* _Instrucciones_:
Retoma la noticia sobre el juicio a Bolsonaro en la Corte Suprema y escribe cómo sigue después de su último párrafo.

* _Texto dado_:
◇ ◇ ◇ ◇ ◇
RESUMEN
Por Ramon Sahmkow
EL NUEVO DIARIO, BRASILIA, BRASIL. – La Corte Suprema de Brasil dejó este martes al expresidente Jair Bolsonaro a las puertas de una condena que podría costarle más de 40 años de cárcel por cargos de golpismo. El proceso, transmitido en vivo y catalogado como histórico, mantiene en vilo a un país profundamente polarizado.
El tribunal debe decidir antes del viernes, con una mayoría simple de tres de los cinco magistrados, si el exmandatario y otros siete coacusados son culpables de conspirar para desconocer la derrota electoral de 2022 frente al actual presidente Luiz Inácio Lula da Silva.
El juez Alexandre de Moraes, uno de los primeros en pronunciarse, sostuvo que existió una “organización criminal” encabezada por Bolsonaro, que planificó durante meses la alteración del orden democrático. “Brasil casi volvió a una dictadura”, advirtió en su exposición de más de cinco horas.
Moraes, quien ya había sido blanco de amenazas de los golpistas y fue señalado como objetivo de un plan de asesinato, votó por condenar a los ocho acusados y subrayó que los delitos imputados no deben quedar impunes. Su posición fue respaldada por el magistrado Flávio Dino, exministro de Justicia del gobierno de Lula.
Desde la defensa del exmandatario, la reacción fue inmediata. Su hijo, el senador Flávio Bolsonaro, cuestionó duramente al magistrado: “Da tristeza en el corazón ver cómo una persona pronuncia un voto político con tanta rabia, parecía el líder del gobierno en la corte”.
◇ ◇ ◇ ◇ ◇
* _Datos para analizar_:

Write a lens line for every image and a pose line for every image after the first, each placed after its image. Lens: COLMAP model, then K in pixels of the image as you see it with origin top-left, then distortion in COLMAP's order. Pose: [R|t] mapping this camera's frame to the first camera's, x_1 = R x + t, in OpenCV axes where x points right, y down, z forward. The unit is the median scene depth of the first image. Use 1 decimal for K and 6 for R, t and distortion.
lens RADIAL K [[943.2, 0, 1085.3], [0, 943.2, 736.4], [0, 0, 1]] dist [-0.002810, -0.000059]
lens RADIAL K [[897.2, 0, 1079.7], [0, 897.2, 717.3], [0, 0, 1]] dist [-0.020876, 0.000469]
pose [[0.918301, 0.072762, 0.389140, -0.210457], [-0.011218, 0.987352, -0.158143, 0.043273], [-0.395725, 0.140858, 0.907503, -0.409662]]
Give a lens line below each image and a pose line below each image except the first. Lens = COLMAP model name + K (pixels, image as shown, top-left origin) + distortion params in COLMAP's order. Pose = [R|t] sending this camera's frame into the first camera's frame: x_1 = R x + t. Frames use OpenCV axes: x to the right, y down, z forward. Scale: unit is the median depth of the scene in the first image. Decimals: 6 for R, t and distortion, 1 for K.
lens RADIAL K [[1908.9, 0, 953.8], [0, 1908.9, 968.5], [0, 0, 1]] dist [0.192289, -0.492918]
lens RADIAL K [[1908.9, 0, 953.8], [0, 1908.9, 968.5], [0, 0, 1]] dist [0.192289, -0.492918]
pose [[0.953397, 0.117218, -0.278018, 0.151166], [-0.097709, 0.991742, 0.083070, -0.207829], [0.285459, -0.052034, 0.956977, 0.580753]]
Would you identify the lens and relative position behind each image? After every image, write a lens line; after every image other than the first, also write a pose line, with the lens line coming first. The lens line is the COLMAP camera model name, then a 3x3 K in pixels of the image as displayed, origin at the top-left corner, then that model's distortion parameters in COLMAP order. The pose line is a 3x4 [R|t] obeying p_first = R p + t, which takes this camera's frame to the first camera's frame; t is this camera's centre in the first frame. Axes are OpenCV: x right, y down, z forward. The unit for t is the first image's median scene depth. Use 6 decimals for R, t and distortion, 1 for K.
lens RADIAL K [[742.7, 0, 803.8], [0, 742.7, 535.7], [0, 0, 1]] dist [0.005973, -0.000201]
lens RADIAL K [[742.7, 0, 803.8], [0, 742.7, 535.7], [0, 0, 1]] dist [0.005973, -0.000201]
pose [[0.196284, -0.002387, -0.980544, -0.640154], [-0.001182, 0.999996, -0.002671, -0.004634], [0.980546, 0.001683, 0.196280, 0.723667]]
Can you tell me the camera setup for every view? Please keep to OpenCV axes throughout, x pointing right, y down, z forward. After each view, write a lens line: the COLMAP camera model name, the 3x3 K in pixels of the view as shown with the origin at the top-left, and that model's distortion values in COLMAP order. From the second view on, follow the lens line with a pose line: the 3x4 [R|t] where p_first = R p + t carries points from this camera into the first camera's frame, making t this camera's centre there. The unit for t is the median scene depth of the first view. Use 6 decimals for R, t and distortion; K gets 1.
◇ ◇ ◇ ◇ ◇
* _Tu respuesta_:
El excapitán del Ejército, de 70 años, no asistió al tribunal. Permanece en arresto domiciliario y sus abogados alegaron problemas de salud para justificar la ausencia. Está acusado de cinco delitos, entre ellos intento de golpe de Estado, incitación a los actos violentos del 8 de enero de 2023 y planes de atentar contra Lula y altos cargos del Ejecutivo.
Mientras tanto, el expresidente estadounidense Donald Trump salió en su defensa. Denunció una “caza de brujas” contra Bolsonaro y, en represalia, impuso aranceles de 50 % a exportaciones brasileñas, además de sancionar a funcionarios como Moraes. Desde Washington no descartan nuevas medidas, lo que aumenta la tensión diplomática.
En paralelo, sectores de la derecha brasileña presionan por una salida política. Con mayoría en el Congreso, los bolsonaristas promueven un proyecto de amnistía que podría blindar a su líder. “Hay votos de sobra”, aseguró Tarcísio de Freitas, gobernador de São Paulo y figura emergente del bolsonarismo con miras a las elecciones de 2026.
Según encuestas del instituto Datafolha, la sociedad brasileña se mantiene dividida: un 53 % considera que el Supremo aplica la ley, mientras que el 39 % cree que Bolsonaro enfrenta un proceso motivado políticamente. En cualquier escenario, el futuro político del exmandatario se juega en los próximos días, con un Lula que ya ha dejado entrever su intención de buscar la reelección en 2026.
De confirmarse la condena, Bolsonaro podría quedar fuera de la carrera presidencial y precipitar una lucha interna en la derecha por su sucesión, marcando un nuevo capítulo en la intensa disputa política de Brasil.